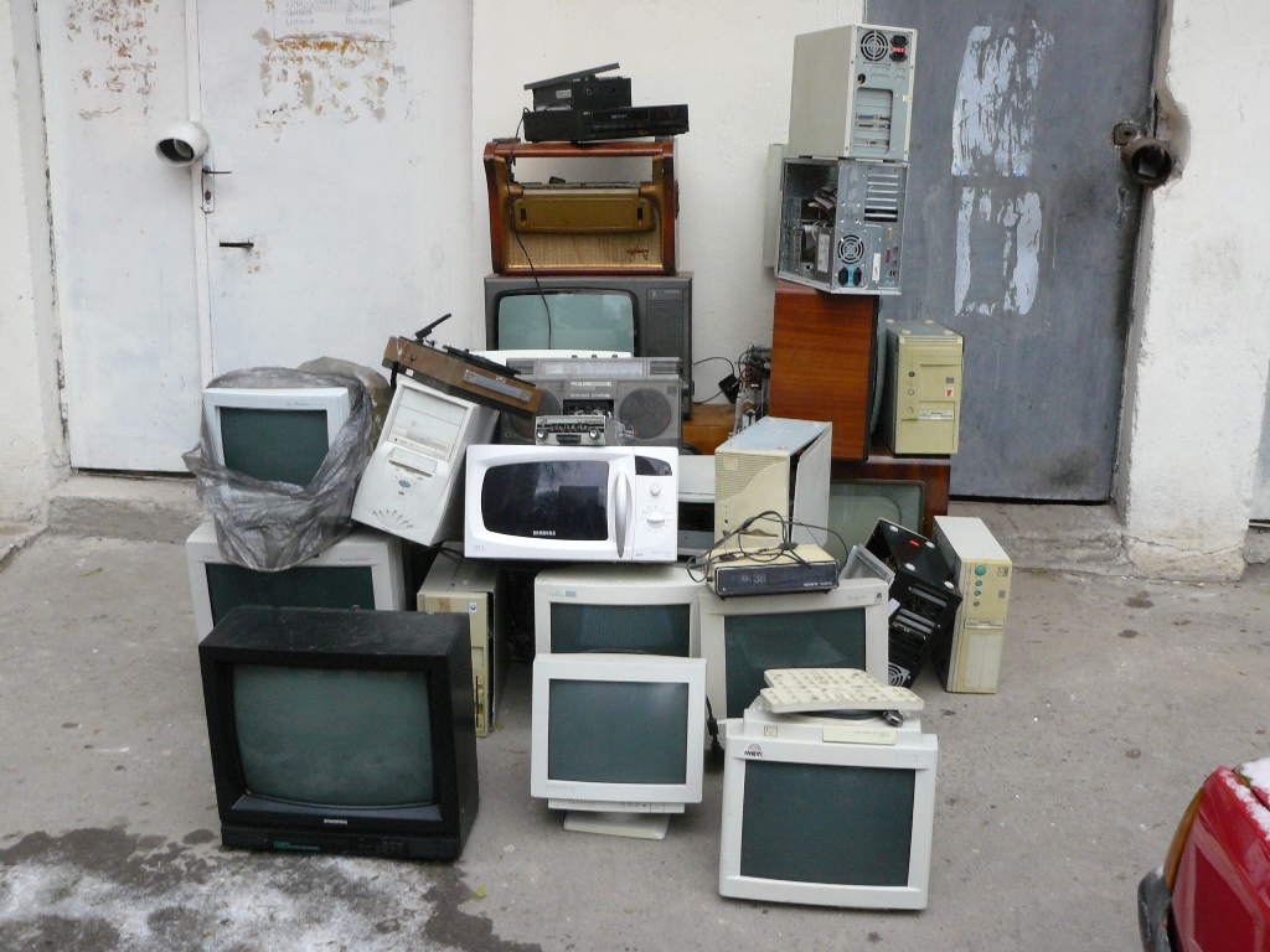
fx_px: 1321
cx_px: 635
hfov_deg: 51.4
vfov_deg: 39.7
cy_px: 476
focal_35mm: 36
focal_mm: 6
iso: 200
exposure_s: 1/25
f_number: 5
***
> To-do item:
All lines from the one containing "vfov_deg: 39.7" to the last line above should be reproduced exactly, and no other lines should be given.

> Solution below:
vfov_deg: 39.7
cy_px: 476
focal_35mm: 36
focal_mm: 6
iso: 200
exposure_s: 1/25
f_number: 5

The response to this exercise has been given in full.